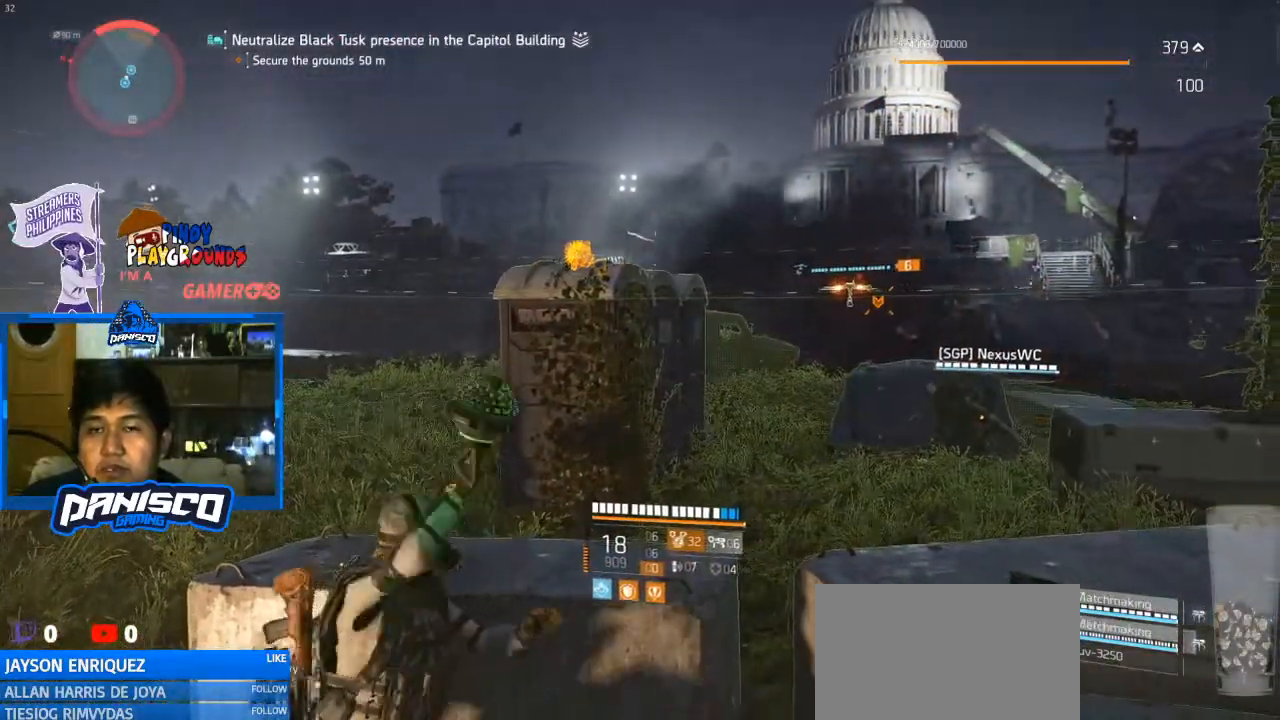
{"keys": ["a"], "mouse": [], "events": [[300, "a", "down"]]}
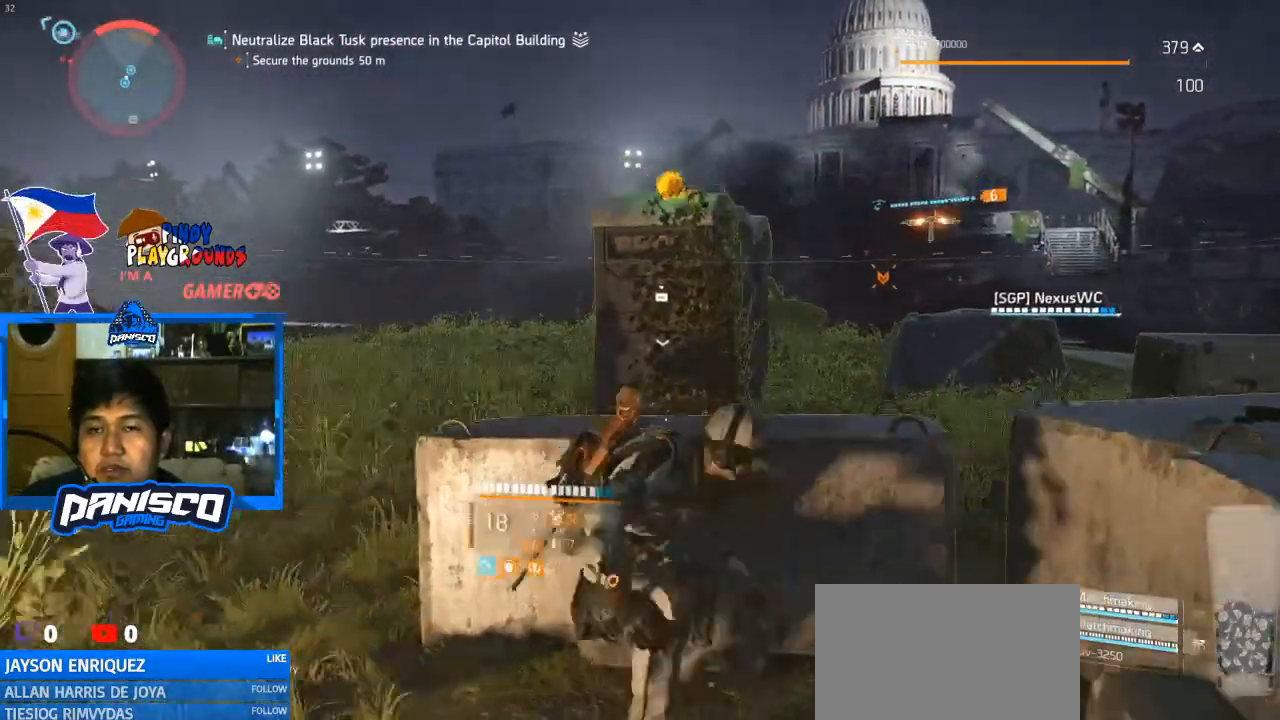
{"keys": [], "mouse": [], "events": [[67, "a", "up"], [267, "d", "down"], [433, "d", "up"]]}
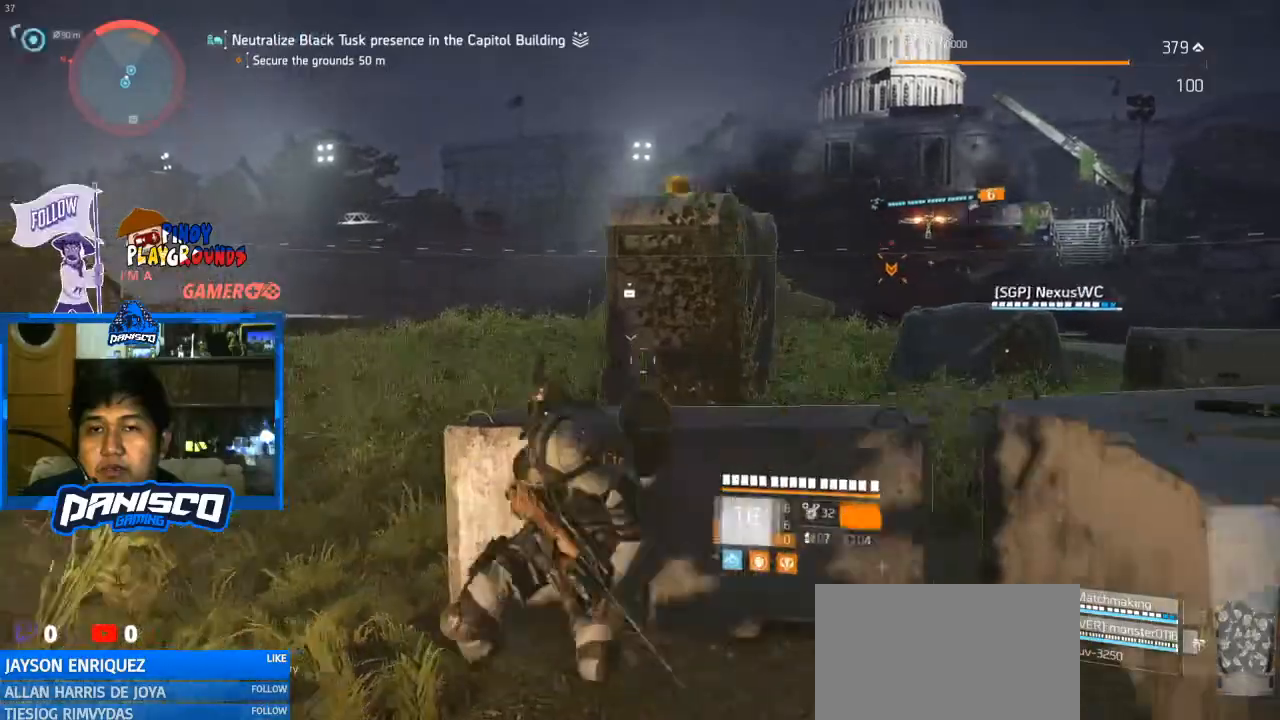
{"keys": [], "mouse": [], "events": []}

○ ○ ○ ○ ○

= Work required =
Whenever the word "down" occurs in a line of the listing above, return that line.

= The answer =
{"keys": ["a"], "mouse": [], "events": [[300, "a", "down"]]}
{"keys": [], "mouse": [], "events": [[67, "a", "up"], [267, "d", "down"], [433, "d", "up"]]}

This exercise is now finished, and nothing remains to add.